The programme contains the complete text of the play and foreword, "Some Background Material—BBC in the Thirties", which offers about a dozen quotations from internal memos, the BBC house magazine, ex-employees, etc. a real snip at £2.50. Two quotations give the flavour of the culture of the Corporation in the mid- to late- 1930s:

"I really believe that they (BBC managers) really thought that everybody who was doing a productive job was necessarily childish and irresponsible and needed controlling" (Maurice Chapman). "I received a letter from the Northern Regional Studio, asking me if I would talk on Repertory Theatre while I was up North. I said I would. I was then informed that a copy of my talk must be in the hands of the BBC at least a fortnight before the date of broadcasting, and that I must go to the studio to rehearse. 'Otherwise,' I was told, 'the project must be abandoned.' 'The Project,' I replied at once, 'is abandoned'" (JB Priestley).

Nowadays, however, censorship is managed more subtly.

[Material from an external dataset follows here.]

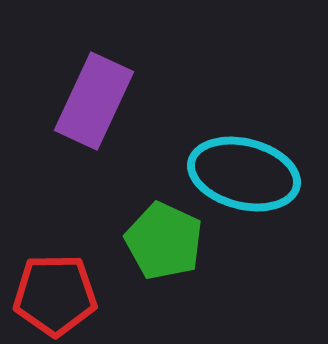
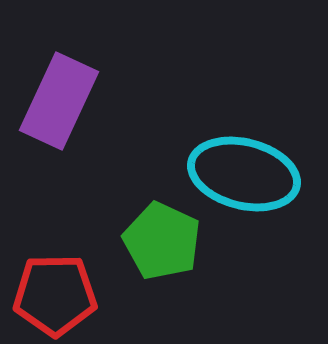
purple rectangle: moved 35 px left
green pentagon: moved 2 px left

Recording programmes in advance and enquiring of those who plan to take part what they might wish to say, can be used to avoid "unsuitable material" being transmitted over the airways. [My own recent personal experience is instructive, and is reported elsewhere in this issue.]

Talk of the City is a splendidly lucid piece of adult theatre, but it is also arguably historically and culturally adrift. By failing to connect with today's media and avoiding a more substantial critique of broadcasting, Poliakoff seems to be inviting audiences to see the events of the late 1930s as an unique series of events. Socialists, however, would see them as representative of the continuing control of the cultural and political agenda by agents of the capitalist class who wish, as the Open University quotation has it, "to confer legitimacy on the social order in which they exist".